Keynote Bios
David Rusk combines strong analytical skills with practical political experience. His focus is how urban sprawl, racial segregation, and concentrated poverty interact and impact a region's growth patterns, social equity, and quality of life. A former mayor of Albuquerque (the 36th largest U.S. city), state legislator, and federal official, Rusk is a strong champion of regional strategies, particularly growth management, mixed-income housing, and tax base sharing.
"David Rusk is the hottest urban expert in the nation today," the Baltimore Sun commented in reviewing Baltimore Unbound. "Cities without Suburbs," the Congressional Quarterlywrote, "has virtually become the Bible of the regionalism movement." The Government FInance Review called Rusk's most recent book Inside Game/Outside Game a "must-read for all practicing local government officials, elected or appointed, working in a metropolitan area."

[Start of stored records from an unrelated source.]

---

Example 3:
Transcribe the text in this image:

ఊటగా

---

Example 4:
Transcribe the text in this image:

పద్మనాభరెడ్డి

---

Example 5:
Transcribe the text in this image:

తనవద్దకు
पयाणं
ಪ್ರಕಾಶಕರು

Since 1993 he has spoken and consulted in over 120 U.S. communities. Abroad, Rusk has lectured on urban problems in England, Berlin, Stuttgart, and Frankfurt, Germany; and in Toronto and Victoria, Canada. In 1997 he served as an advisor to the government of South Africa on metropolitan governance in Johannesburg, Capetown, and Durban. During 2000 he was a visiting professor at the University of Amsterdam and Delft Technical University in The Netherlands.

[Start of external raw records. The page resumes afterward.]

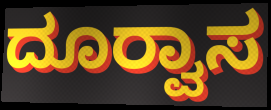
ದೂರ‍್ವಾಸ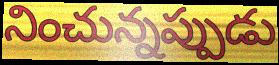
నించున్నప్పుడుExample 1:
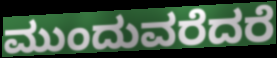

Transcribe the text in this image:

ಮುಂದುವರೆದರೆ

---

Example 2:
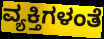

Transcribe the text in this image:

ವ್ಯಕ್ತಿಗಳಂತೆ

-Reprinted with permission
David Y. Miller has been serving as GSPIA's Associate Dean since 1998, and from August 2006 to July 2007 he served as Interim Dean. He is also an Associate Professor of Public and Urban Affairs, and his areas of expertise include comparative regional governance, urban public finance, research methods, law and politics of local government, administrative theory, and theories of public management.

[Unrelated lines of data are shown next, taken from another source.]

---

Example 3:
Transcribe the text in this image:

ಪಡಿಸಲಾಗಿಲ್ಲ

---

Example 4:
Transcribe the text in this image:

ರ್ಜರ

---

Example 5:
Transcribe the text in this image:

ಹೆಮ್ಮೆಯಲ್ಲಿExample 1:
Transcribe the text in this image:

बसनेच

He has published in Urban Affairs Review, Government Finance Review, Urban Studies, and Publius: The Journal of Federalism, among many others. Recent books include Cooperation without Consolidation in Metropolitan Governance without Metropolitan Government(with R. Miranda, Ashgate Publishing, 2004) and The Regional Governing of Metropolitan America (Westview Press, 2002).
Miller serves on the Boards of the Local Government Academy and Sustainable Pittsburgh and is a Commissioner with the Southwestern Pennsylvania Commission. He is frequently consulted on matters of public finance and regionalization, most recently to discuss Monroeville's deficit spending and reserve budget and the unification and collaboration of Ohio's Mahoning Valley.